This is my attempt at explaining what multivariate analysis is and does to the uninitiated.
Put very simply, when we use a frequentist approach to evaluate if/how groups differ with regards to a certain variable, we:
- 1) measure that variable in a bunch of individuals,
- 2) calculate the relative frequency of each value taken by the variable of interest,
- 3) look at the frequency distribution of that variable in each group, and
- 4) make a call about whether it has the same frequency distribution in each group.
Visually, we can think of statistical tests such as t test and ANOVA as tests that look at how much, and how well, the frequency distributions of our study groups overlap. For example, this is the approach if we want to compare three Iris species by their sepal length (e.g. top panel of the figure attached).

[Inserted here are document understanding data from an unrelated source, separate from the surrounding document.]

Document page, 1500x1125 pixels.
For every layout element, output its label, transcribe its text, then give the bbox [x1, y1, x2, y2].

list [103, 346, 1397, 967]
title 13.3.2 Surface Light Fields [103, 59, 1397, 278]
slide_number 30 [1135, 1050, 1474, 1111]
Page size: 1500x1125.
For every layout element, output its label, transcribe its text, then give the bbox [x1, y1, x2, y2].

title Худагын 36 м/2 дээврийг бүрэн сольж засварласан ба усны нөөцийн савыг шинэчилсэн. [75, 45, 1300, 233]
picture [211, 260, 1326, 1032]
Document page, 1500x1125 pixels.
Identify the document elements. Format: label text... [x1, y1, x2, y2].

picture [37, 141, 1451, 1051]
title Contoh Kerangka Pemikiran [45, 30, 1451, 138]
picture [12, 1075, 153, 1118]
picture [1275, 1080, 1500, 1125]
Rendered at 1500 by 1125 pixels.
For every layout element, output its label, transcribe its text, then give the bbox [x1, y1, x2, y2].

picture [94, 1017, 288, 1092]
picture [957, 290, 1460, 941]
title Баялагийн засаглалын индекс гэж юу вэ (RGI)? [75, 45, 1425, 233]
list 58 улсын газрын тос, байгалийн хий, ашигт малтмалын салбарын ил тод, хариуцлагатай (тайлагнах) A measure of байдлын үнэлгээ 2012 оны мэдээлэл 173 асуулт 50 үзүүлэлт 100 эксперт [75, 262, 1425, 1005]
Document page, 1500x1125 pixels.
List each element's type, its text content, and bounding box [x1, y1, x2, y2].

Multivariate statistics come into play when we want compare groups based on more than one variable.
If we want to compare groups according to two variables, now we are comparing the distribution of the measurements belonging to each of our study groups in a 2-dimensional space, but we still want to check if such distributions are similar based on their location, spread, and shape. For example, this is the approach if we want to compare three Iris species by their sepal length and petal length at the same time (e.g. bottom right panel of the figure). The question we are trying to address is: how well do the data patches of the three species overlap?
If our comparison is based on three variables, now the observations of each study group are going to be spread in a 3-dimensional space. In this case we are not dealing with 2-dimensional data “patches” anymore, but with 3-dimensional data “clouds”. Despite the addition of a third dimension, we can compare such data clouds based on their location, spread, and shape, just like we did with 2-dimensional data “patches”.
To compare groups based on more than three variables, the same principles apply. Now we will be comparing “multidimensional hyper-clouds”, so visualising them graphically becomes tricky, but the statistical approach is the same.To visualise multidimensional data we will need to use ordination to reduce their dimensionality, so that we can squish them in a 2-D or 3-D space. That’s where ordination methods come into play. We can think of ordination methods as different ways of taking photographs of reality. Reality is in 3D, but we can take a picture of it to represent it in a 2-dimensional space. This process happens at the cost of some information (just like we cannot see behind a table of which we only have a picture) but has its perks (we can print a picture and carry it with us). Ordinations allow to display the data in 2D or 3D in a way that reflects the true distances among data as faithfully as possible, much like one can look for the best angle to take a picture of a room to underline its tridimensionality and to show as many details as possible.
Did you enjoy this? Consider joining my on-line course “First steps in data analysis with R” and learn data analysis from zero to hero!
R code:
rm(list=ls()) # wipe R's memory clean.
data(iris)
library(ggplot2)
g1 <- ggplot(iris, aes(x= Sepal.Length, fill=Species)) +
geom_density(alpha=.5) + theme_classic() +
xlim(3, 9) + labs(x="Sepal length (mm)", y="Density")
g2 <- ggplot(iris, aes(x= Petal.Length, fill=Species)) +
geom_density(alpha=.5) + theme_classic() +
# coord_flip() +
# scale_x_reverse() +
xlim(0, 8) +
# theme(legend.position = "none") +
labs(x="Petal length (mm)", y="Density")
g3 <- ggplot(iris, aes(y = Petal.Length, x = Sepal.Length, color=Species)) +
geom_point(alpha = 0.7, pch=19, cex=3) +
geom_density_2d(contour_var="ndensity") + theme_bw() +
ylim(0, 8) + xlim(3, 9) +
labs(x="Sepal length (mm)", y="Petal length (mm)")
# combine plots:
ggpubr::ggarrange(g1, g3,
ncol = 1, nrow = 2
)
dev.new(); g2
# for the life of me I could not rotate g2 the right way round to produce the figure, so a bit of post-production in an image editing program was needed.